§ **Tasks to carry out**:
1. The forum thread about a vintage Bond strap names the features the Erika's Originals MN 'Connery' replicates more faithfully than other NATO alternatives. List them.
2. Translate this sentence from the forum thread about a vintage Bond strap into French: "It’s a gorgeous strap, but the quality is awful IMHO."

§ **Provided passage**:
============

# Real Vintage Bond Strap



## Potter63 (Feb 8, 2018)

Hi!

Does anyone now where to find an accurate Bond strap? I only see cheap/incorrect straps around, and I was looking for something more screen accurate.

Corvus is out of business and a seller that had them on Ebay has being without for a year now...

Can anyone help me to find a faithful reproduction of the old green/dark blue bond strap?


----------



## broonzbane (Mar 25, 2013)

The Corvus Bond was made by Phoenix, who has the government contract for the British Ministry of Defense. I still have my old Corvus, but stopped wearing it within weeks of purchasing it because the adjustment holes started to blowout terribly. It’s a gorgeous strap, but the quality is awful IMHO.

After Corvus folded up their tent, Phoenix started making the Bond under their own branding, but it’s generally held that the quality is still just as suspect today as it was then. Caveat emptor.

I have since acquired an Erika’s Originals MN ‘Connery’ which comes closer to faithfully replicating the color scheme, weave and flat matte ‘sheen’ (for lack of a better term) than any other NATO alternative I’ve tried. But at 5x the price…

Just my opinion…hope this helps!


----------



## Potter63 (Feb 8, 2018)

broonzbane said:


> The Corvus Bond was made by Phoenix, who has the government contract for the British Ministry of Defense. I still have my old Corvus, but stopped wearing it within weeks of purchasing it because the adjustment holes started to blowout terribly. It’s a gorgeous strap, but the quality is awful IMHO.

============

Collected data entries
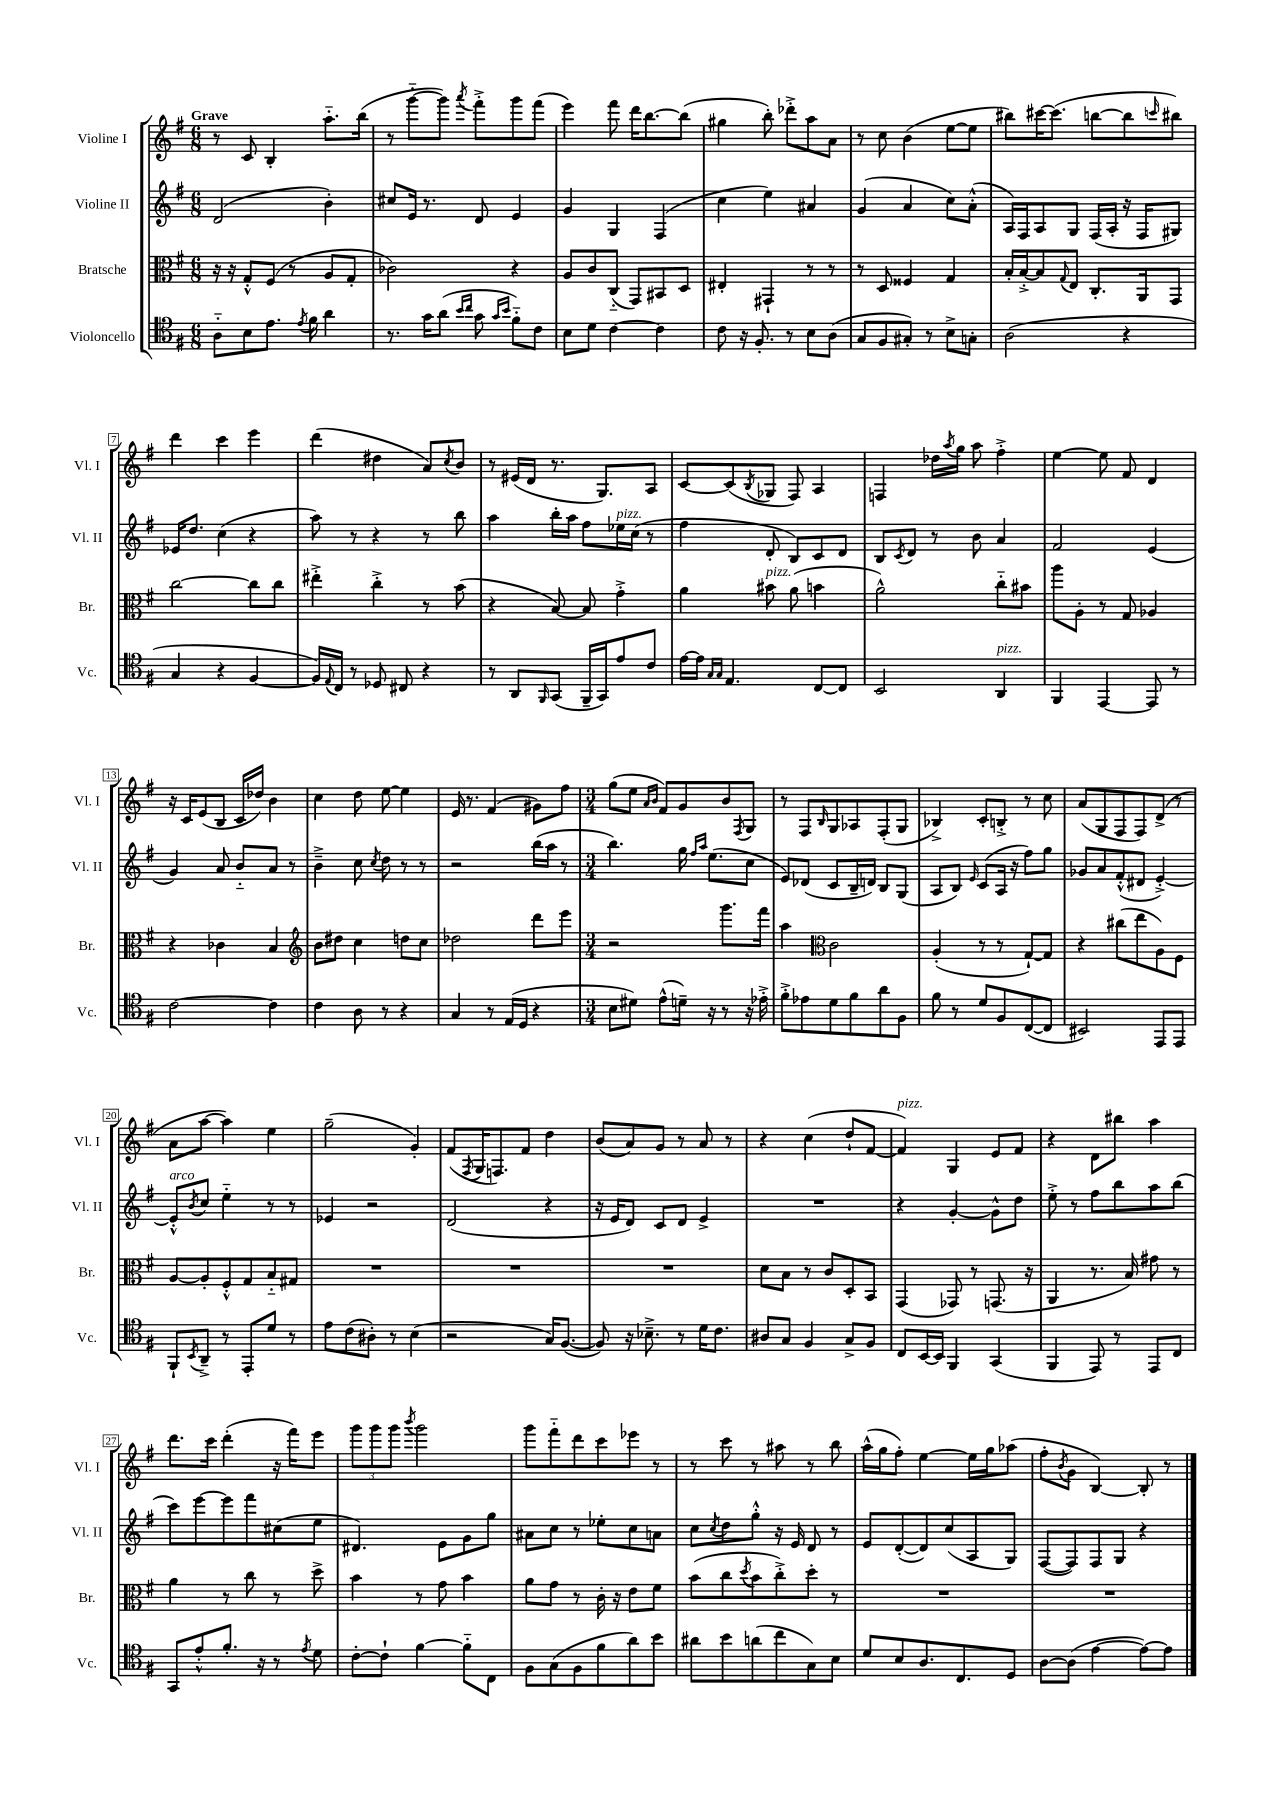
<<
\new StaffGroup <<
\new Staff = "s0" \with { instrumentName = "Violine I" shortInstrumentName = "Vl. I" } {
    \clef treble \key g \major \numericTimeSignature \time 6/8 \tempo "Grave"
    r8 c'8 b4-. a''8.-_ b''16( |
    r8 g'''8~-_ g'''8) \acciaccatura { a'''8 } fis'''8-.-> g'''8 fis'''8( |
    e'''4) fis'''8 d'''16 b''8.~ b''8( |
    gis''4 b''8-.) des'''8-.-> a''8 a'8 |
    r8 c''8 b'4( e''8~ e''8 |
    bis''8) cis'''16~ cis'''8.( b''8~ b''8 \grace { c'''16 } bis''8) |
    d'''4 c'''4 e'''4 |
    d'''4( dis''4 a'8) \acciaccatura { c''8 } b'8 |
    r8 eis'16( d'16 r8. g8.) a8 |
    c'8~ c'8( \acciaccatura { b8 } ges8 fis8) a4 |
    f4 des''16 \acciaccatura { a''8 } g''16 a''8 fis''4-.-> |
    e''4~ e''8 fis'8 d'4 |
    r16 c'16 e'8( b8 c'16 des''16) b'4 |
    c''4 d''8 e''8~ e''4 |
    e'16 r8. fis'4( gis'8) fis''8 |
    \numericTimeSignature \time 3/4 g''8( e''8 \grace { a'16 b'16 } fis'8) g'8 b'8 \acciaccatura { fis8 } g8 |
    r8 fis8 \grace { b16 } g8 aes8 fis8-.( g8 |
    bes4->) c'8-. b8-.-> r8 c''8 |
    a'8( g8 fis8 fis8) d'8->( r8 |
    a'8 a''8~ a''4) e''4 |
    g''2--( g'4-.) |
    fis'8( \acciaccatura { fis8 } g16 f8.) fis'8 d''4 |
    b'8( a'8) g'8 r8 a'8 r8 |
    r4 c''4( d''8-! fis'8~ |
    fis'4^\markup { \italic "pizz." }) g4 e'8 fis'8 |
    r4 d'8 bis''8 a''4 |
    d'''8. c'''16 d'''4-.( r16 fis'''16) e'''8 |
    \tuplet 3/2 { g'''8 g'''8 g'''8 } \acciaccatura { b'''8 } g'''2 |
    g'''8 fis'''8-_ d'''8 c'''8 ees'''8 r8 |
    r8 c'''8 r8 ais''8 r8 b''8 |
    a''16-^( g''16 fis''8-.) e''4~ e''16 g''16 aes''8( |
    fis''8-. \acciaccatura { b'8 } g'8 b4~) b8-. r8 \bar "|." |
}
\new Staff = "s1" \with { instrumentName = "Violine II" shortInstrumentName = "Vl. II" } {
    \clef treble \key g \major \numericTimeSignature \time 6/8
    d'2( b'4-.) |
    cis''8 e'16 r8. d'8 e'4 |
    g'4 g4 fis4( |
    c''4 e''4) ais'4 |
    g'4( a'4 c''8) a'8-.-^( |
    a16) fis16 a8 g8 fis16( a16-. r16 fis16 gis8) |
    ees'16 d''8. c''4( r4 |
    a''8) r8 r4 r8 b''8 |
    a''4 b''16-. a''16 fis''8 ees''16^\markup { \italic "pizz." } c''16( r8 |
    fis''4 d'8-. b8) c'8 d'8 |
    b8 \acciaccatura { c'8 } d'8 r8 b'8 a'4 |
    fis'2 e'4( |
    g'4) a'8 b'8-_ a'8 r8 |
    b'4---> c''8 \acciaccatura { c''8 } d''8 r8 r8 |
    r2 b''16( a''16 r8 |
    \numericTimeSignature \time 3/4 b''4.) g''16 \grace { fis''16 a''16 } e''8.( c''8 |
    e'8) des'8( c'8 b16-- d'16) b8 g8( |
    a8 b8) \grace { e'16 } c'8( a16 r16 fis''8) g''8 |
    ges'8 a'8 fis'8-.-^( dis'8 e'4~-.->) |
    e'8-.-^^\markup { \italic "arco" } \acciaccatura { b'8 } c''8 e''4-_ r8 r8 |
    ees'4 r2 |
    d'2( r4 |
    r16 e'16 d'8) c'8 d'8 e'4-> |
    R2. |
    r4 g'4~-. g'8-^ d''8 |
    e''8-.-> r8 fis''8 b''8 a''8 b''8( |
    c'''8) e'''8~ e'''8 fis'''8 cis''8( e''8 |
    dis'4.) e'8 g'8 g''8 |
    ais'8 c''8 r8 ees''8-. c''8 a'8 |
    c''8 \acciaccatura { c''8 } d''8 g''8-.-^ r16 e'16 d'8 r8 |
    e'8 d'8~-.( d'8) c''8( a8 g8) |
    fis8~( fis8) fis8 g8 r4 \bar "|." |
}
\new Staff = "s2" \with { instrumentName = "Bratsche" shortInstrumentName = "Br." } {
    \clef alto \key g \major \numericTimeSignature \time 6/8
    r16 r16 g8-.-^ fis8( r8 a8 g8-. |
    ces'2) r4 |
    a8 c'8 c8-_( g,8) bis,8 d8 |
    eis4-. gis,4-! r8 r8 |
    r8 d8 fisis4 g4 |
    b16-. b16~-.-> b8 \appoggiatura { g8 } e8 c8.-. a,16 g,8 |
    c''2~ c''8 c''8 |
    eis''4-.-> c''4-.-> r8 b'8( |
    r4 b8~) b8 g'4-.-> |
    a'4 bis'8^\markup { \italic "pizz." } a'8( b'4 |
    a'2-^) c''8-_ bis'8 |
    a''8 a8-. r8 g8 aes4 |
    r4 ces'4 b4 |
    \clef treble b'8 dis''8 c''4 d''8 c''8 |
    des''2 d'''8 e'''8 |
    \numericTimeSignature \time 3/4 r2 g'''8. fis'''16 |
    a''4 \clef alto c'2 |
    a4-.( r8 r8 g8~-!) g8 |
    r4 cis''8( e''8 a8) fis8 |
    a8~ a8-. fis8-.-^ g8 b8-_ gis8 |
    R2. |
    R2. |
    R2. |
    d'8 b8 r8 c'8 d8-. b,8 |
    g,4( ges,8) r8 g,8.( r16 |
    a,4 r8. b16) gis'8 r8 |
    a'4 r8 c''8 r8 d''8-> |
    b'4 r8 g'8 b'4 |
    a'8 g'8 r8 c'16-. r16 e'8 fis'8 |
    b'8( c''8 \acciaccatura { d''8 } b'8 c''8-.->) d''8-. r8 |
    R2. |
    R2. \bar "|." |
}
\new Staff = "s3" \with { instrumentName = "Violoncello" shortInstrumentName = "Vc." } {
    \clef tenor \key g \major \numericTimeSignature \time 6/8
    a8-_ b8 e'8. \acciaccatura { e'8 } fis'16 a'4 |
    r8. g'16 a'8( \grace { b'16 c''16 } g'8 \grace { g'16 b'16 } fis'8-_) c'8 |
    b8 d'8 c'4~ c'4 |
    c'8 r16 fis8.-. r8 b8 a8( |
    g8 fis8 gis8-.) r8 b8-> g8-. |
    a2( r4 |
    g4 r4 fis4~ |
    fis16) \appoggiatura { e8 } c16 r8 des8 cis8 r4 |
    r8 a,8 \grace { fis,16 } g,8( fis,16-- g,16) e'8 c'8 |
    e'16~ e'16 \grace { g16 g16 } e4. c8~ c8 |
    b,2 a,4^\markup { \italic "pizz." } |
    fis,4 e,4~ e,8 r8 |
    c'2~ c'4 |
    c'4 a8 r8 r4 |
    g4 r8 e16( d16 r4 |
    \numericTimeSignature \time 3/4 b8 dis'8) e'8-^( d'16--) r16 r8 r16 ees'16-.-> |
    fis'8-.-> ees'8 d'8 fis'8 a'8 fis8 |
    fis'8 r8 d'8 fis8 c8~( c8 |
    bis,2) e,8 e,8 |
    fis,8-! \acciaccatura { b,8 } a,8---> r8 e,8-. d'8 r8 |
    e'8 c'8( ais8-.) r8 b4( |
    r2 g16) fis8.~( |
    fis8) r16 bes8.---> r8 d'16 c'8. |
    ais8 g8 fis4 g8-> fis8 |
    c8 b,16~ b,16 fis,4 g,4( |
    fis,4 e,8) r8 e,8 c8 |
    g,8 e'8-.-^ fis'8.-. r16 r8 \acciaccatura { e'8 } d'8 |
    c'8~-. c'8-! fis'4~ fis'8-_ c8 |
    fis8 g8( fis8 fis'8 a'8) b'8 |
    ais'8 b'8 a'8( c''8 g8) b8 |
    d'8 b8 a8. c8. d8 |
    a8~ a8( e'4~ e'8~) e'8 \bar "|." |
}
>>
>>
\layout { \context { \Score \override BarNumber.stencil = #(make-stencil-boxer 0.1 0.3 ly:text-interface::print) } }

============

§ **Replies**:
1.
- Color scheme
- Weave
- Flat matte "sheen"

2. C'est un bracelet magnifique, mais la qualité est épouvantable, à mon humble avis.